FBOs counter with the argument that they have already been pushed to
the wall over the ability to turn profits and must find new ways to
ensure financial viability. That means agreements on exclusive fuel
supply or added user fees. Indeed, some FBOs have introduced ‘airplane
fees’ – a method whereby the fuel reseller agrees to pay a fixed cost
per litre for pumping fuel into the aircraft. Typically these fees are
minimal and by no means cover the profit that would be realized through
retail or rack-rate sales.

For the operator, a network of bulk
and discount programs and exclusivity contracts may be more complicated
than the days of rack rates, but the savings can be substantial
depending on buying habits and negotiating skills. Once again, it is
important to do your homework.

For example, some independent
FBOs – especially in the US – have eschewed the bulk and discount
business model altogether because the concept does not deliver
sufficient revenue to cover operating and capital costs. And bulk
agreements are not without clauses that could unnecessarily drive up
the cost of the annual fuel bill.

Many programs, for example,
are based on an upfront agreement regarding total annualized volume.
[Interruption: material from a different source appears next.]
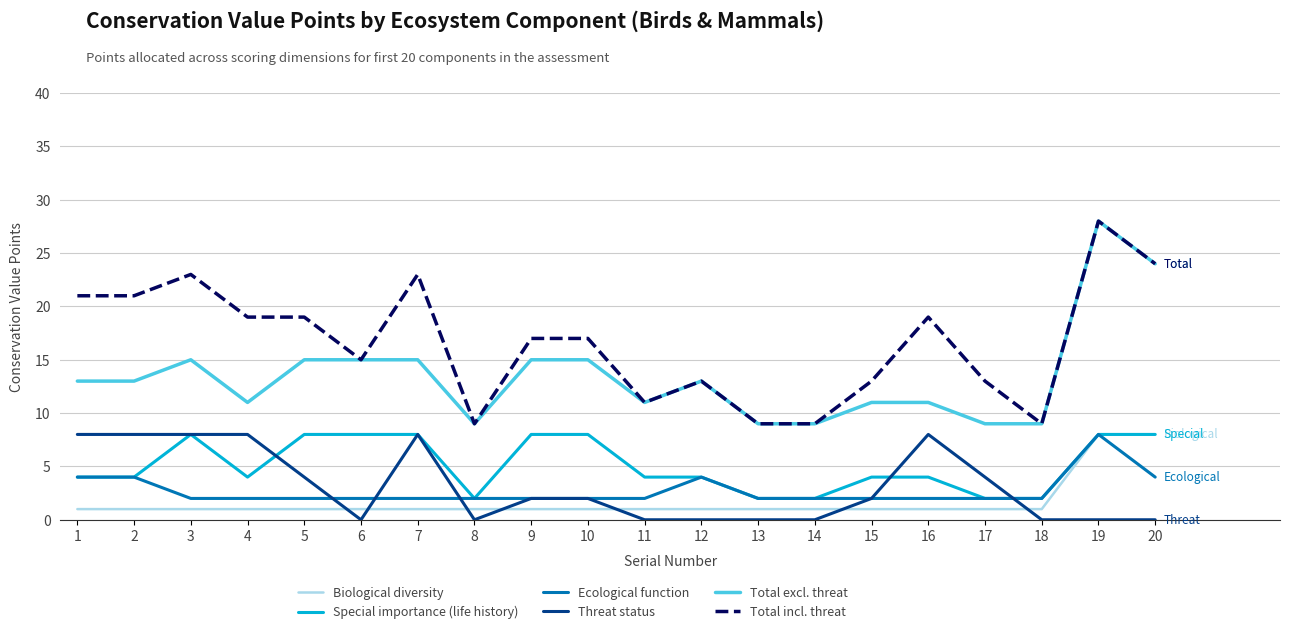

Between which two adjacent categories do Threat status and Biological diversity first intersect?

5 and 6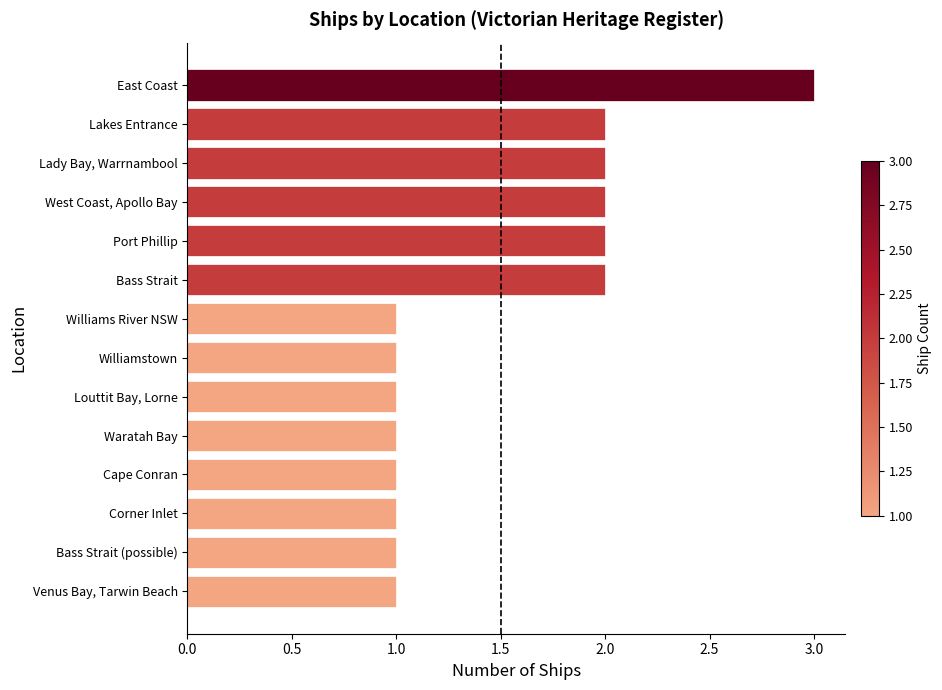

How many series are shown in this chart?

1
If
an operator misses the volume target, it might be short-rate billed (a
so-called 13th bill to make up the difference) or slotted into a higher
per-litre rate upon renewal. A better arrangement – and this can be
found if you look hard enough – is to get fuel pricing based upon a
sliding scale. An operator agrees to a fixed rate on an agreed number
of litres which is lowered once that threshold is passed. As volume
increases, the cost per litre goes down. In some cases, operators can
negotiate a rebate on volume already purchased once the next plateau
has been reached. This agreement benefits the operator and
refiner/reseller since it is based upon rates for real use with
built-in rewards for customer loyalty.